(Saved entries)

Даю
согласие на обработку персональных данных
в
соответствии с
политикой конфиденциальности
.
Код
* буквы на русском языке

* * *

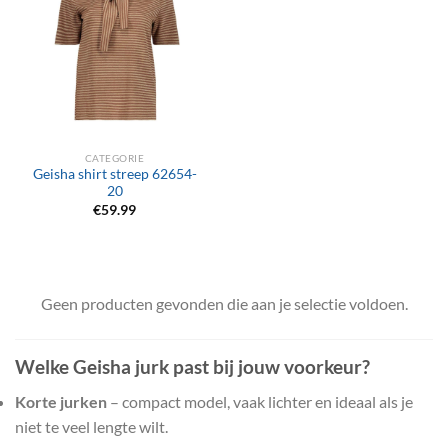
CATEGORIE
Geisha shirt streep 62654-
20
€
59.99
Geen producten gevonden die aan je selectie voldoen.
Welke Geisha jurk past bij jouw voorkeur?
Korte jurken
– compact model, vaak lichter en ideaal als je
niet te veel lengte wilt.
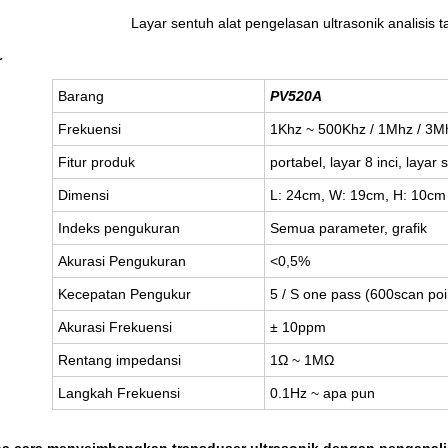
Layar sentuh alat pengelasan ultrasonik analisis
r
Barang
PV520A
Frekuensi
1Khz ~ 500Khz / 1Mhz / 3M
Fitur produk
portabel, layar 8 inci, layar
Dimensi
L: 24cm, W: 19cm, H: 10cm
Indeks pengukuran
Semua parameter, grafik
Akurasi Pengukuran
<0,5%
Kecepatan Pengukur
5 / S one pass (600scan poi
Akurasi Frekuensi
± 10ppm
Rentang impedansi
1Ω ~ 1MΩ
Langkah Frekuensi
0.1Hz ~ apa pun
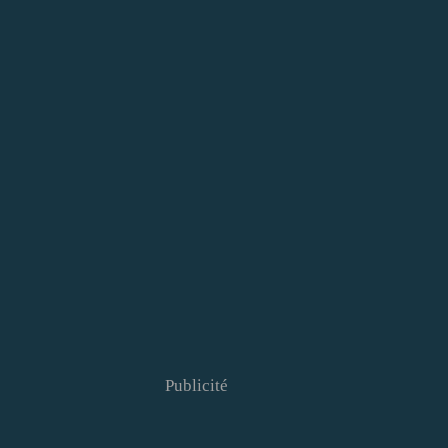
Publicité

**EXERCISE DESCRIPTION**. Which lines hold the word "Akurasi"? Return all of them from the records above.

**REPLY TO THE EXERCISE**.
Akurasi Pengukuran
Akurasi Frekuensi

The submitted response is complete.